Miss C's young daughter (Miss A) has suffered gastrointestinal problems for most of her life and has had many hospital admissions. Miss C complained that she was treated unprofessionally and made to feel uncomfortable and inadequate by staff at Raigmore Hospital. She said that meetings were held behind her back and she was given very little notice about a multi-disciplinary meeting held to discuss her daughter's care.
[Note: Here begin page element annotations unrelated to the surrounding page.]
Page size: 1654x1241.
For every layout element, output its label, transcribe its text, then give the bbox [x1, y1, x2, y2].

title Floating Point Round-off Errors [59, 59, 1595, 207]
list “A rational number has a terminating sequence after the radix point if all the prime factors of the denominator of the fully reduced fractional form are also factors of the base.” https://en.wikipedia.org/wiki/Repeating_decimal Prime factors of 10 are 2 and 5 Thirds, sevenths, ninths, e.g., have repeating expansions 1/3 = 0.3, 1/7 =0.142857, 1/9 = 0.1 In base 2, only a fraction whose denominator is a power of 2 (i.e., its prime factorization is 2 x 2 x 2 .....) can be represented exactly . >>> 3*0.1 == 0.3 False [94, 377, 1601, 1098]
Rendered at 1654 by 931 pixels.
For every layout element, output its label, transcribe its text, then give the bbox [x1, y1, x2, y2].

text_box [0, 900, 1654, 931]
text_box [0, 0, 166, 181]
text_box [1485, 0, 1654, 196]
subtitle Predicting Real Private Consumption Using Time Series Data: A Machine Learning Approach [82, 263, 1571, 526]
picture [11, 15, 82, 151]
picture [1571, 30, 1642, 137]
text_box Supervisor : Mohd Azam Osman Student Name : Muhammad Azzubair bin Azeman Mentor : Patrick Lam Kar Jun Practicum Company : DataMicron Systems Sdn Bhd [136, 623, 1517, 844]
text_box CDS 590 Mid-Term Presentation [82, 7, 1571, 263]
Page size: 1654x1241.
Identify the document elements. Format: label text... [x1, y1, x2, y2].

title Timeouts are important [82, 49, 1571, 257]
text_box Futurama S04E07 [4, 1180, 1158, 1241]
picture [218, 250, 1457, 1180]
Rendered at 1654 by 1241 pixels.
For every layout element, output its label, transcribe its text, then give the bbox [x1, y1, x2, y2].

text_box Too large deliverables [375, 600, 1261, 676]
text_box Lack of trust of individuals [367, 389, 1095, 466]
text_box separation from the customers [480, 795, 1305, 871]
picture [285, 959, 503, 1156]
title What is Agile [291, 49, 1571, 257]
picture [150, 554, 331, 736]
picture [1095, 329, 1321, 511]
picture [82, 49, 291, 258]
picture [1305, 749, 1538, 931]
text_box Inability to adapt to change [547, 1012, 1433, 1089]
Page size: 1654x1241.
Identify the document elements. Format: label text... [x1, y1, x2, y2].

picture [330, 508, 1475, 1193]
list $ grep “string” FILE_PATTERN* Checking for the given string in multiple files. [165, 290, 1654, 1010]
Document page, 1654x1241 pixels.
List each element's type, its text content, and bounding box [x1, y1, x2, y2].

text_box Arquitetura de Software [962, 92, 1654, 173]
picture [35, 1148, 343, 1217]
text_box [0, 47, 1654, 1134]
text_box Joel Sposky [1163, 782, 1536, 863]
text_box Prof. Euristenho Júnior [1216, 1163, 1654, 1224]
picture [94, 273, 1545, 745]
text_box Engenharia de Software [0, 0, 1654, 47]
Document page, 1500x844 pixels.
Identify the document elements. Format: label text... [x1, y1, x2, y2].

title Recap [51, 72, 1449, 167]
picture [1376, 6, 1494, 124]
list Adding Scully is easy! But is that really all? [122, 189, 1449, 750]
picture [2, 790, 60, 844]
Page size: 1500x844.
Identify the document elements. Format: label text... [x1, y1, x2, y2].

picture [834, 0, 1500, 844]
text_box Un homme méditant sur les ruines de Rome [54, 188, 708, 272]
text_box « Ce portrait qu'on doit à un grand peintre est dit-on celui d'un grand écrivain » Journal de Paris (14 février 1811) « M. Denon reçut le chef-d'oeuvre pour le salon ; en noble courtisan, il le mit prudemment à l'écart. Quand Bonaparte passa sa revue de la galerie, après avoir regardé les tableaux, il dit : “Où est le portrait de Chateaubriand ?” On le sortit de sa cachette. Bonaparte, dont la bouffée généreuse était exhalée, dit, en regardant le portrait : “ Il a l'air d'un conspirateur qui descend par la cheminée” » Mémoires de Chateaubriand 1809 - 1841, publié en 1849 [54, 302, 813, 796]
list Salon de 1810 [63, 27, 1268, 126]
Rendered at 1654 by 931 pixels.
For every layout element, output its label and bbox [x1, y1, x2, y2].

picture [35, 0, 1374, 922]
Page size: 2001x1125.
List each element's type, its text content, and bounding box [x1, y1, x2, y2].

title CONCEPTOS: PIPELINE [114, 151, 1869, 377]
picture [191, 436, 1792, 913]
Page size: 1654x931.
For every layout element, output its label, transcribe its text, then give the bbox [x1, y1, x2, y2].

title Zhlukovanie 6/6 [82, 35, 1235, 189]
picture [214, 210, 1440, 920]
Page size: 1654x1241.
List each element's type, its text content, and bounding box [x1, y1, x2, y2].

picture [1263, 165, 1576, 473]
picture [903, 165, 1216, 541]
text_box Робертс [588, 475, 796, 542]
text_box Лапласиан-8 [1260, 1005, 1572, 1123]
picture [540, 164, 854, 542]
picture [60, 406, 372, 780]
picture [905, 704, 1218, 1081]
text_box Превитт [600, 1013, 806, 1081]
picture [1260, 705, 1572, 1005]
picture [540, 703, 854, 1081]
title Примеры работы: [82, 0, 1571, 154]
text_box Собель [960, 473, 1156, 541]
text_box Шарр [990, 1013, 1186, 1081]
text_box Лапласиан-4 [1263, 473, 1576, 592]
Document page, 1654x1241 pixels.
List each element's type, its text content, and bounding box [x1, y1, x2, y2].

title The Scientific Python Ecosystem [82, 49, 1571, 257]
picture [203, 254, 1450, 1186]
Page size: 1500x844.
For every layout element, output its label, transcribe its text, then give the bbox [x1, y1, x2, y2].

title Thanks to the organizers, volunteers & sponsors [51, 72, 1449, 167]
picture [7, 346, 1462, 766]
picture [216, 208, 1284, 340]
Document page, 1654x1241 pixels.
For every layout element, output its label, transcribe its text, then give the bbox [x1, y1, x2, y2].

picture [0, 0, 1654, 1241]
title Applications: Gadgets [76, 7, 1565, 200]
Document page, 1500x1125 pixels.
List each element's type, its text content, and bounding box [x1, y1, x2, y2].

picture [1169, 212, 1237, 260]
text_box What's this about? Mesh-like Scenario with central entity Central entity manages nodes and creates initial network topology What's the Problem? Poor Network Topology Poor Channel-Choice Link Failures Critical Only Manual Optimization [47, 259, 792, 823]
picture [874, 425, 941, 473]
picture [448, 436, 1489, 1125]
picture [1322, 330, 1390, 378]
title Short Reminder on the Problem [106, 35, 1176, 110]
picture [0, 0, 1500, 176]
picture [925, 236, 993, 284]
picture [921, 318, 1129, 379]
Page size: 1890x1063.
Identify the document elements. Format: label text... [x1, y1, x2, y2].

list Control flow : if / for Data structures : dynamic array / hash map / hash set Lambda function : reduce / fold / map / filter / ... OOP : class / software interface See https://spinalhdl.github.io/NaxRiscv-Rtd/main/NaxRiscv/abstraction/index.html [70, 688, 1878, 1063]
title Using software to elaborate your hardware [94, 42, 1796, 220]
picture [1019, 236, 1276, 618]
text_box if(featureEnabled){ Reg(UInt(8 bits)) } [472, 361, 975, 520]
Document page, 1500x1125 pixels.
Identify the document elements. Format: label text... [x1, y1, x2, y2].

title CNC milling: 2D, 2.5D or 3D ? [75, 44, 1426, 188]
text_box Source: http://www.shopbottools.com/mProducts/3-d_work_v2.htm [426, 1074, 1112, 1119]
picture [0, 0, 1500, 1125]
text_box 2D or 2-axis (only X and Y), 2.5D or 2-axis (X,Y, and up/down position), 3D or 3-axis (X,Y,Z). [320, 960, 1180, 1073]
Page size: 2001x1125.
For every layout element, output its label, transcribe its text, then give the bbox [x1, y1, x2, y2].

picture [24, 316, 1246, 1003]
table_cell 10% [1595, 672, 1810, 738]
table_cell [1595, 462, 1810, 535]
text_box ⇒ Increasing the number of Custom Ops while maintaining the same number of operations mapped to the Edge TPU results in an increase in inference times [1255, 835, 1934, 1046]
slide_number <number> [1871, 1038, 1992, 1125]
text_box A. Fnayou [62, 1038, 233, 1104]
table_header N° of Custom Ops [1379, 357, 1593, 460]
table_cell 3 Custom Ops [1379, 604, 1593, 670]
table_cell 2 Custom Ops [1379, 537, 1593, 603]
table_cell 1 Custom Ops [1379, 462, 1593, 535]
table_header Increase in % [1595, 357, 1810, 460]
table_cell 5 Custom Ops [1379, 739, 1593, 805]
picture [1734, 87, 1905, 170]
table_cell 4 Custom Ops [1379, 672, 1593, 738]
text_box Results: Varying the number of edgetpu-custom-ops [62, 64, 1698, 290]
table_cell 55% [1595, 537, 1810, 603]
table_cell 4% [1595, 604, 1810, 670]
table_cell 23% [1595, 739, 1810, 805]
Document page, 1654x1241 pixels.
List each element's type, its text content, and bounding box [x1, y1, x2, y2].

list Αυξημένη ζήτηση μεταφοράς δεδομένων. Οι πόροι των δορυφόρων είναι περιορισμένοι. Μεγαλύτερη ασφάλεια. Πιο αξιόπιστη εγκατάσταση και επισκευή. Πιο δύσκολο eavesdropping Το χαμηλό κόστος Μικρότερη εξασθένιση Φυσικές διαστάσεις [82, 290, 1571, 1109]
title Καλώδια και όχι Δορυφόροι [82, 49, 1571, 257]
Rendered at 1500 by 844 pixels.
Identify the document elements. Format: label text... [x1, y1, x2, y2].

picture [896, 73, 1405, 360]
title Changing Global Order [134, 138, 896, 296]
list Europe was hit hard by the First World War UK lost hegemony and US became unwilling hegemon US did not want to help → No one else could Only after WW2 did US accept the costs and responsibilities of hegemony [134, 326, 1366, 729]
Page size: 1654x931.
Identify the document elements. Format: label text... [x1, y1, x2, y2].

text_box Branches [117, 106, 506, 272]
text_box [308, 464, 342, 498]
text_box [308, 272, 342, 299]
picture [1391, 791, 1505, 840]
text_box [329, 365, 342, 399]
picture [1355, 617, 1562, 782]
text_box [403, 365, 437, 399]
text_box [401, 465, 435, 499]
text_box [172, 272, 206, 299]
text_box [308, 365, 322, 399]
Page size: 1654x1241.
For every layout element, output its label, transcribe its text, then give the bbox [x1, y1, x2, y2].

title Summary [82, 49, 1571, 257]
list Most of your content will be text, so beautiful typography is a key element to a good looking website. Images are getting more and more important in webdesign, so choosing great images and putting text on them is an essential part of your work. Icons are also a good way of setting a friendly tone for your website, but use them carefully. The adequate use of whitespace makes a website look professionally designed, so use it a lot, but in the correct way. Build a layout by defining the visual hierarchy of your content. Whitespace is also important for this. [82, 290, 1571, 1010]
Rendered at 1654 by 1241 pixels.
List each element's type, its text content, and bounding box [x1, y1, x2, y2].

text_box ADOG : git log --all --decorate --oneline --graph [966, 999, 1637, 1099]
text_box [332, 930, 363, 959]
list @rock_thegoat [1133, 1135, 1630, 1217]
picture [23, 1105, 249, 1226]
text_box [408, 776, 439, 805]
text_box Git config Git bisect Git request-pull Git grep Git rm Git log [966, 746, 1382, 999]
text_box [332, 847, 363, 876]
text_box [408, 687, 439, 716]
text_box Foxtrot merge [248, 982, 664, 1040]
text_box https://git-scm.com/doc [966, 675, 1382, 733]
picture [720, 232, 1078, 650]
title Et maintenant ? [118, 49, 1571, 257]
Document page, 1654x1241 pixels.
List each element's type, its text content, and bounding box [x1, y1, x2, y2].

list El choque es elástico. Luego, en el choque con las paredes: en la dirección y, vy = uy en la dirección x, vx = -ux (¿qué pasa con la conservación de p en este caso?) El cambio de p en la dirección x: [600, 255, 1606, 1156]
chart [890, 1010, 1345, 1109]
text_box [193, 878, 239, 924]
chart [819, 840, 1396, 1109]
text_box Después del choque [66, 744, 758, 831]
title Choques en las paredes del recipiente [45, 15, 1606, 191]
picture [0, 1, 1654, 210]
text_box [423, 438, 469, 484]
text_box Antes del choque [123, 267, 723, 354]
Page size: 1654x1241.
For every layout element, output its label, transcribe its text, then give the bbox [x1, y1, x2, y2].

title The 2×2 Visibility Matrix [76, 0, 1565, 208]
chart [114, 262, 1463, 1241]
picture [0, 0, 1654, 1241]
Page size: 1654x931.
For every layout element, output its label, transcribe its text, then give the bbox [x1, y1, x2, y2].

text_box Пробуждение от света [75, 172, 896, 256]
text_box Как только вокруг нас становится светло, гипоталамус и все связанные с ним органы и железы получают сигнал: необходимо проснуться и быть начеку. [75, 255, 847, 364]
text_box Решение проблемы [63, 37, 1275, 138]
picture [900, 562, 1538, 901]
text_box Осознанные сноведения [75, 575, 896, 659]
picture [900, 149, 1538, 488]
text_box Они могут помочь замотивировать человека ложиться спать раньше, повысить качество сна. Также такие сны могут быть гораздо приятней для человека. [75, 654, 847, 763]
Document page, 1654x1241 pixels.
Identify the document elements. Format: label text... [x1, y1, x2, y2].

Miss C complained that the board failed to communicate with her appropriately about her daughter and that her daughter had not been provided with appropriate clinical treatment.

The board apologised if Miss C had been made to feel uncomfortable and said that this had not been their intention. They also said that meetings held to discuss Miss A had been routine and in her best interest; they said that she had been treated appropriately.

We took independent advice from a consultant paediatrician and we found that while Miss A's initial care was reasonable, given her longstanding problems, her admission to hospital to consider her symptoms should have taken place earlier than it did. Also, by the time a specialist dietician became involved in her care, Miss A had dietary deficiencies which had been likely to have been present for some time. We were also critical that some of the dietician notes were not available when we asked for Miss A's full medical record, so we made a recommendation to address this issue.

In relation to the way the board communicated with Miss C, the evidence showed that Miss C was given very little notice of a multi-disciplinary meeting held to discuss her daughter's care. There appeared to have been no effort to arrange a suitable date and time with her and she was put under unreasonable pressure to attend. We also found that she had not been given an explanation for meeting to discuss a child plan for her daughter. We therefore upheld Miss C's complaints.

Recommendations

We recommended that the board:

  • make a formal apology to recognise the shortcomings in Miss A's care;
  • ensure that the findings of this complaint are fed back to staff;
  • take steps to ensure that they are complying with 'Records Management: NHS Code of Practice (Scotland)';
  • make a formal apology for what happened in connection with the multi-disciplinary meeting, and also for failing to provide reasons why it was intended to hold a child plan meeting; and
  • ensure that where discussions take place between professionals, an appropriate record is kept on file.